While watering houseplants ought to be a simple task, most houseplants that die do so due to overwatering, especially during winter.
The amount of water required by a houseplant varies dependent on the plant and its environment. Checking the requirements of the specific plant is clearly advisable but general pointers can also help on a day-to-day basis. As a general rule, plants with thinner leaves need more water, as fleshy leaves retain more moisture between watering sessions.
Looking at the plant and feeling the compost around it continue to be the best methods of gauging whether the plant needs watering, and by how much. During the winter, a weekly check is normally all that is required, while at other times of year checks should be carried out more frequently.
While some plants have specific needs, the tell-tale signs are fairly obvious in cases. Underwatering a houseplant starves it of moisture, but overwatering drowns the roots and deprives them of air. Heavy overwatering will also cause the roots to rot. Some of the signs are common in both under-watered and over-watered examples. For example the leaves wilt in both cases for most plants.
The leaves will also often discolor in some way in both cases, but an overwatered plant will show signs of mold and the leaves tend to discolor from their tips rather than along the edges as underwatered leaves do. In the case of the under-watered plant, limp leaves will be dry, and the lowest leaves tend to drop off, while in the over-watered case all leaves can fall.
In winter, while both temperature and availability of sunlight are both reduced, most houseplants are best “rested” and left unwatered for longer periods than would normally be the case at other times of year when growing will be encouraged. In the case of cacti and succulent plants, most types are best left unwatered throughout the winter.
Tap water can be used for most types of houseplant. While rainwater is to be preferred, leaving tap water to stand overnight both brings it to room temperature and reduces the chlorine levels within it, although this is more of an issue with delicate houseplants rather than hardy species.

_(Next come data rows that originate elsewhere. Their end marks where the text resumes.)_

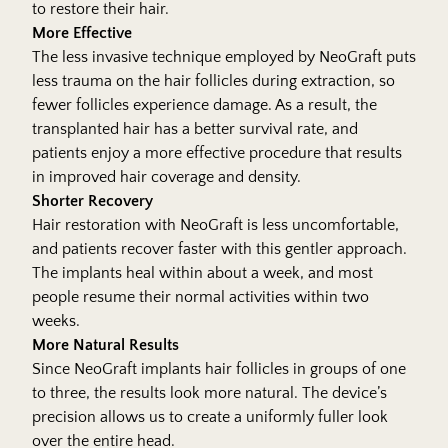
to restore their hair.
More Effective
The less invasive technique employed by NeoGraft puts
less trauma on the hair follicles during extraction, so
fewer follicles experience damage. As a result, the
transplanted hair has a better survival rate, and
patients enjoy a more effective procedure that results
in improved hair coverage and density.
Shorter Recovery
Hair restoration with NeoGraft is less uncomfortable,
and patients recover faster with this gentler approach.
The implants heal within about a week, and most
people resume their normal activities within two
weeks.
More Natural Results
Since NeoGraft implants hair follicles in groups of one
to three, the results look more natural. The device’s
precision allows us to create a uniformly fuller look
over the entire head.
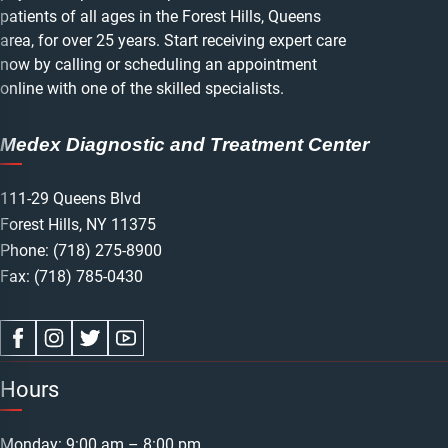
patients of all ages in the Forest Hills, Queens
area, for over 25 years. Start receiving expert care
now by calling or scheduling an appointment
online with one of the skilled specialists.
Medex Diagnostic and Treatment Center
111-29 Queens Blvd
Forest Hills, NY 11375
Phone:
(718) 275-8900
Fax: (718) 785-0430
Hours
Monday: 9:00 am – 8:00 pm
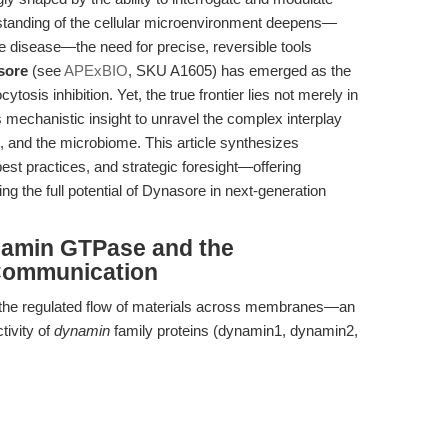
rstanding of the cellular microenvironment deepens—
e disease—the need for precise, reversible tools
sore
(see
APExBIO
, SKU A1605) has emerged as the
osis inhibition. Yet, the true frontier lies not merely in
s mechanistic insight to unravel the complex interplay
s, and the microbiome. This article synthesizes
st practices, and strategic foresight—offering
ng the full potential of Dynasore in next-generation
ynamin GTPase and the
 Communication
s the regulated flow of materials across membranes—an
tivity of
dynamin
family proteins (dynamin1, dynamin2,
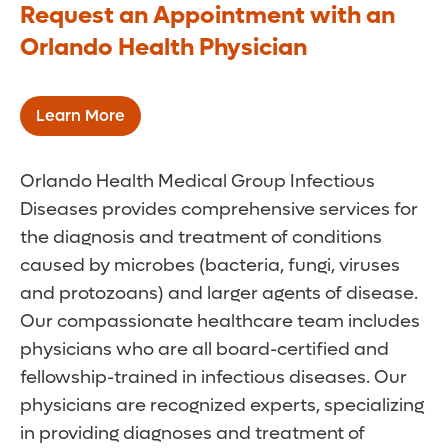
Request an Appointment with an
Orlando Health Physician
Learn More
Orlando Health Medical Group Infectious
Diseases provides comprehensive services for
the diagnosis and treatment of conditions
caused by microbes (bacteria, fungi, viruses
and protozoans) and larger agents of disease.
Our compassionate healthcare team includes
physicians who are all board-certified and
fellowship-trained in infectious diseases. Our
physicians are recognized experts, specializing
in providing diagnoses and treatment of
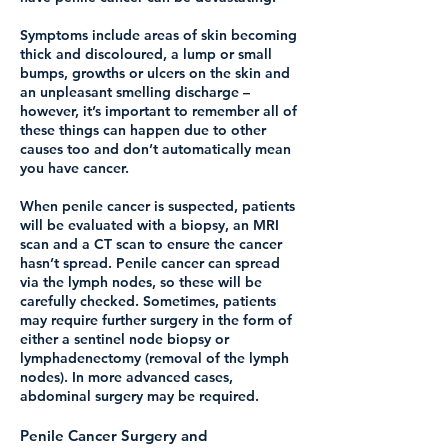
Symptoms include areas of skin becoming
thick and discoloured, a lump or small
bumps, growths or ulcers on the skin and
an unpleasant smelling discharge –
however, it’s important to remember all of
these things can happen due to other
causes too and don’t automatically mean
you have cancer.
When penile cancer is suspected, patients
will be evaluated with a biopsy, an MRI
scan and a CT scan to ensure the cancer
hasn’t spread. Penile cancer can spread
via the lymph nodes, so these will be
carefully checked. Sometimes, patients
may require further surgery in the form of
either a sentinel node biopsy or
lymphadenectomy (removal of the lymph
nodes). In more advanced cases,
abdominal surgery may be required.
Penile Cancer Surgery and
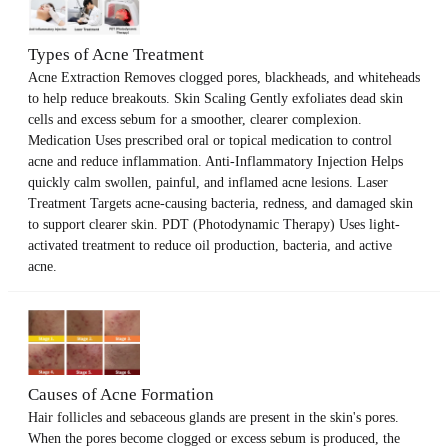
Types of Acne Treatment
Acne Extraction Removes clogged pores, blackheads, and whiteheads
to help reduce breakouts. Skin Scaling Gently exfoliates dead skin
cells and excess sebum for a smoother, clearer complexion.
Medication Uses prescribed oral or topical medication to control
acne and reduce inflammation. Anti-Inflammatory Injection Helps
quickly calm swollen, painful, and inflamed acne lesions. Laser
Treatment Targets acne-causing bacteria, redness, and damaged skin
to support clearer skin. PDT (Photodynamic Therapy) Uses light-
activated treatment to reduce oil production, bacteria, and active
acne.
Causes of Acne Formation
Hair follicles and sebaceous glands are present in the skin's pores.
When the pores become clogged or excess sebum is produced, the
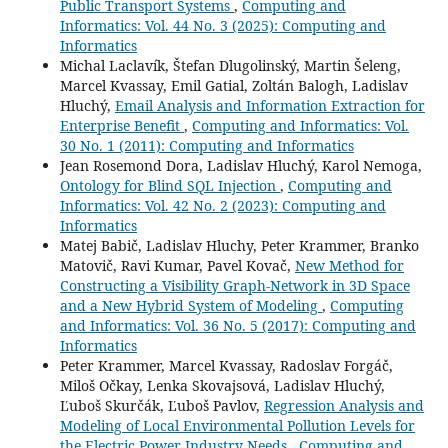
Public Transport Systems
,
Computing and
Informatics: Vol. 44 No. 3 (2025): Computing and
Informatics
Michal Laclavík, Štefan Dlugolinský, Martin Šeleng,
Marcel Kvassay, Emil Gatial, Zoltán Balogh, Ladislav
Hluchý,
Email Analysis and Information Extraction for
Enterprise Benefit
,
Computing and Informatics: Vol.
30 No. 1 (2011): Computing and Informatics
Jean Rosemond Dora, Ladislav Hluchý, Karol Nemoga,
Ontology for Blind SQL Injection
,
Computing and
Informatics: Vol. 42 No. 2 (2023): Computing and
Informatics
Matej Babič, Ladislav Hluchy, Peter Krammer, Branko
Matovič, Ravi Kumar, Pavel Kovač,
New Method for
Constructing a Visibility Graph-Network in 3D Space
and a New Hybrid System of Modeling
,
Computing
and Informatics: Vol. 36 No. 5 (2017): Computing and
Informatics
Peter Krammer, Marcel Kvassay, Radoslav Forgáč,
Miloš Očkay, Lenka Skovajsová, Ladislav Hluchý,
Ľuboš Skurčák, Ľuboš Pavlov,
Regression Analysis and
Modeling of Local Environmental Pollution Levels for
the Electric Power Industry Needs
,
Computing and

Some houseplants do not respond well to having their leaves directly watered too heavily. Hairy and spined leaves can be damaged. A small watering can with a long thin spout is the best type for watering house plants, so that the water can be directed to the base of the plant and the amount of water administered can be more easily gauged. Watering and humidity requirements for houseplants should be considered and balanced with each other.
Having a pot that is filled to the rim with compost will cause it to overflow as it absorbs water. Leaving space below the rim of the pot is advisable. Other methods of watering included watering from underneath the plant by standing it in a tray of water and letting it absorb the water for about thirty minutes. A little care is needed to ensure the roots do not rot if this method is used frequently.